Retailers and landlords adapting to new consumer dynamics

Retailers and landlords are changing their spaces and services to appeal to changing consumer tastes. Online retailers are opening new physical stores in select markets, while non-traditional tenants from food and beverage to medical clinics and entertainment venues are taking space in retail centres.

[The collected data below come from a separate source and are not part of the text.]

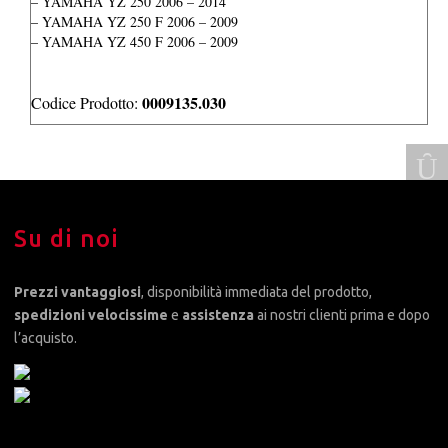
– YAMAHA YZ 250 2006 – 2014
– YAMAHA YZ 250 F 2006 – 2009
– YAMAHA YZ 450 F 2006 – 2009
0009135.030
Codice Prodotto:
Su di noi
Prezzi vantaggiosi
, disponibilità immediata del prodotto,
spedizioni velocissime
e
assistenza
ai nostri clienti prima e dopo
l’acquisto.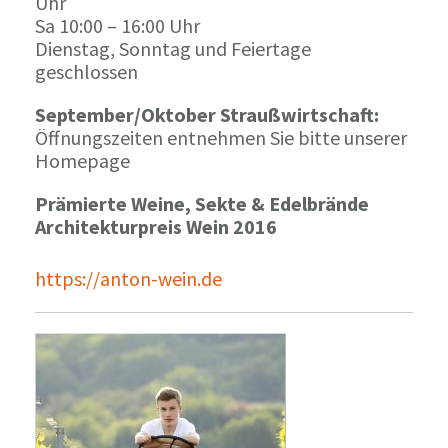
Uhr
Sa 10:00 – 16:00 Uhr
Dienstag, Sonntag und Feiertage
geschlossen
September/Oktober Straußwirtschaft:
Öffnungszeiten entnehmen Sie bitte unserer
Homepage
Prämierte Weine, Sekte & Edelbrände
Architekturpreis Wein 2016
https://anton-wein.de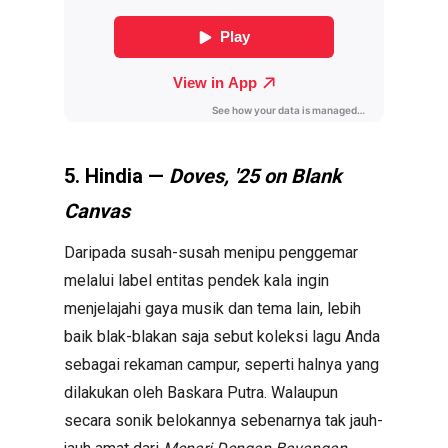
5. Hindia —
Doves, '25 on Blank
Canvas
Daripada susah-susah menipu penggemar
melalui label entitas pendek kala ingin
menjelajahi gaya musik dan tema lain, lebih
baik blak-blakan saja sebut koleksi lagu Anda
sebagai rekaman campur, seperti halnya yang
dilakukan oleh Baskara Putra. Walaupun
secara sonik belokannya sebenarnya tak jauh-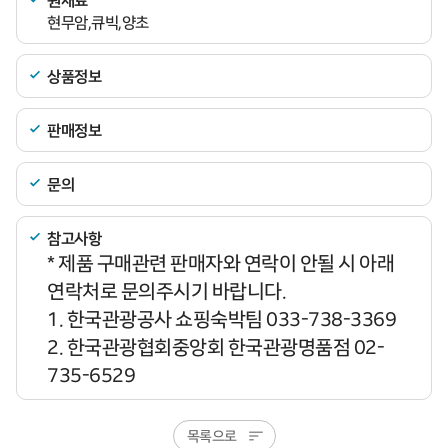
현무암,큐빅,양초
상품정보
판매정보
문의
참고사항
* 제품 구매관련 판매자와 연락이 안될 시 아래
연락처로 문의주시기 바랍니다.
1. 한국관광공사 쇼핑숙박팀 033-738-3369
2. 한국관광협회중앙회 한국관광명품점 02-
735-6529
목록으로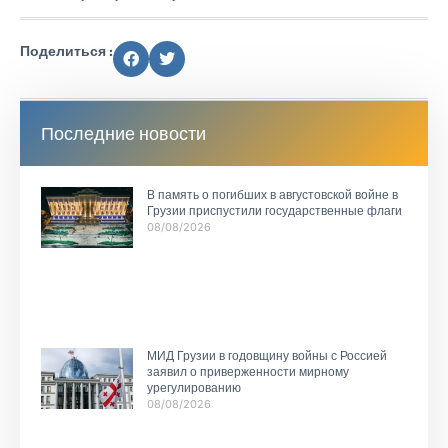
Поделиться :
Последние новости
В память о погибших в августовской войне в
Грузии приспустили государственные флаги
08/08/2026
МИД Грузии в годовщину войны с Россией
заявил о приверженности мирному
урегулированию
08/08/2026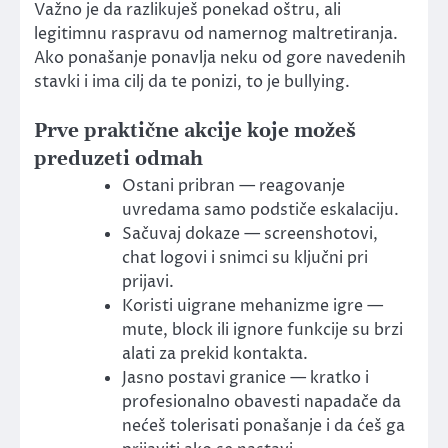
Važno je da razlikuješ ponekad oštru, ali
legitimnu raspravu od namernog maltretiranja.
Ako ponašanje ponavlja neku od gore navedenih
stavki i ima cilj da te ponizi, to je bullying.
Prve praktične akcije koje možeš
preduzeti odmah
Ostani pribran — reagovanje
uvredama samo podstiče eskalaciju.
Sačuvaj dokaze — screenshotovi,
chat logovi i snimci su ključni pri
prijavi.
Koristi uigrane mehanizme igre —
mute, block ili ignore funkcije su brzi
alati za prekid kontakta.
Jasno postavi granice — kratko i
profesionalno obavesti napadače da
nećeš tolerisati ponašanje i da ćeš ga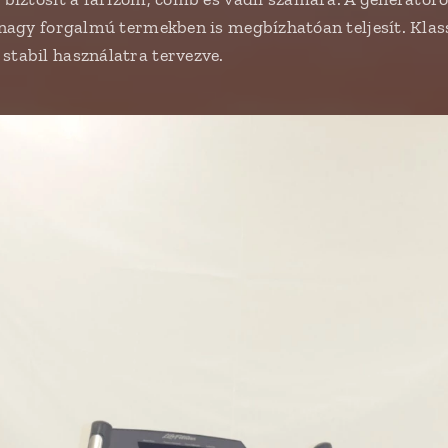
y nagy forgalmú termekben is megbízhatóan teljesít. Klas
stabil használatra tervezve.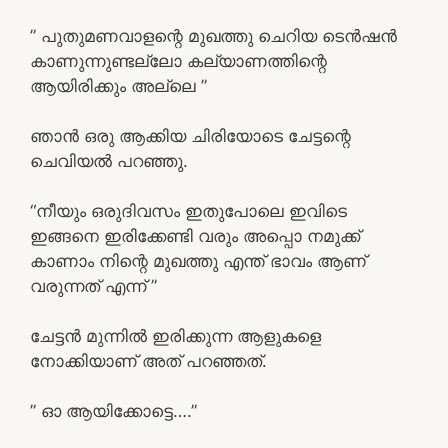
” പുതുമണവാളന്റെ മുഖത്തു ചെറിയ ടെൻഷൻ
കാണുന്നുണ്ടല്ലോ കല്യാണത്തിന്റെ
ആയിരിക്കും അല്ലെ ”
ഞാൻ ഒരു ആക്കിയ ചിരിയോടെ ചേട്ടന്റെ
ചെവിയൽ പറഞ്ഞു.
“നീയും ഒരുദിവസം ഇതുപോലെ ഇവിടെ
ഇങ്ങനെ ഇരിക്കേണ്ടി വരും അപ്പൊ നമുക്ക്
കാണാം നിന്റെ മുഖത്തു എന്ത് ഭാവം ആണ്
വരുന്നത് എന്ന് ”
ചേട്ടൻ മുന്നിൽ ഇരിക്കുന്ന ആളുകളെ
നോക്കിയാണ് അത് പറഞ്ഞത്.
” ഓ ആയിക്കോട്ടെ….”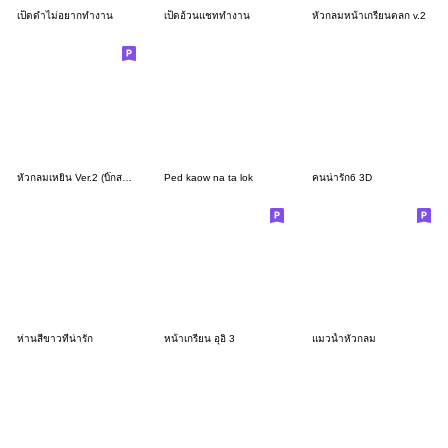
เป็ดดำไม่อยากทำงาน
เป็ดอ้วนแชททำงาน
หัวกลมหน้าเกรียนตลก v.2
หัวกลมเหยิน Ver.2 (บิ๊กสติกเกอร์)
Ped kaow na ta lok
คนน่ารัก6 3D
ห่านสีขาวที่น่ารัก
หน้าเกรียน อุอิ 3
แมวน้ำหัวกลม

Non-traditional tenants make their mark on changing U.S. market

In the U.S., new centre deliveries are still muted, helping to keep vacancy rates stable. Both pure-play online retailers and clicks-to-bricks retailers are increasingly aware of their need for physical touch points with the consumer and are opening new stores. Additionally, a variety of non-traditional tenants are opening spaces in smaller shopping centres with recent strip-centre move-ins including churches, medical clinics and entertainment venues such as axe-throwing and escape rooms. As under performing anchors close and some malls struggle, developers are focusing on building vibrant, live-work-play communities with entertainment and experience a vital ingredient.

Mixed fortunes as consumer spending growth slows in Europe

Declining consumer confidence amid heightened uncertainty caused consumers to tighten their purse strings in Europe’s mature retail markets towards the end of 2018. Combined with unseasonably warm winter weather, the performance of both bricks-and-mortar and online retailers was mixed as competition and discounting impacted margins. Prime rents remained stable however across most European markets, although notable uplifts were recorded across CEE, with Hungary registering 10% growth across all retail asset classes, while upward momentum was also evident in Spain. Wage growth and lower inflation are expected to provide stimulus for retail spending across the EU (28 countries), which is forecast to grow at an annual rate of around 2% in 2019 and 2020.

Experience-oriented tenants remain important demand drivers in Asia Pacific

Experience-oriented tenants, such as sports brands, electronics retailers and F&B operators, continue to be key sources of demand in Asia Pacific. Rental growth varied across the region with prime mall rents edging up in Hong Kong in the last three months of 2018, underpinned by strong sales in some premium and tourist-focused malls. At the same time, increased pressures on national retailers weighed on rental growth in Sydney, while growth eased in Shanghai amid a record supply wave.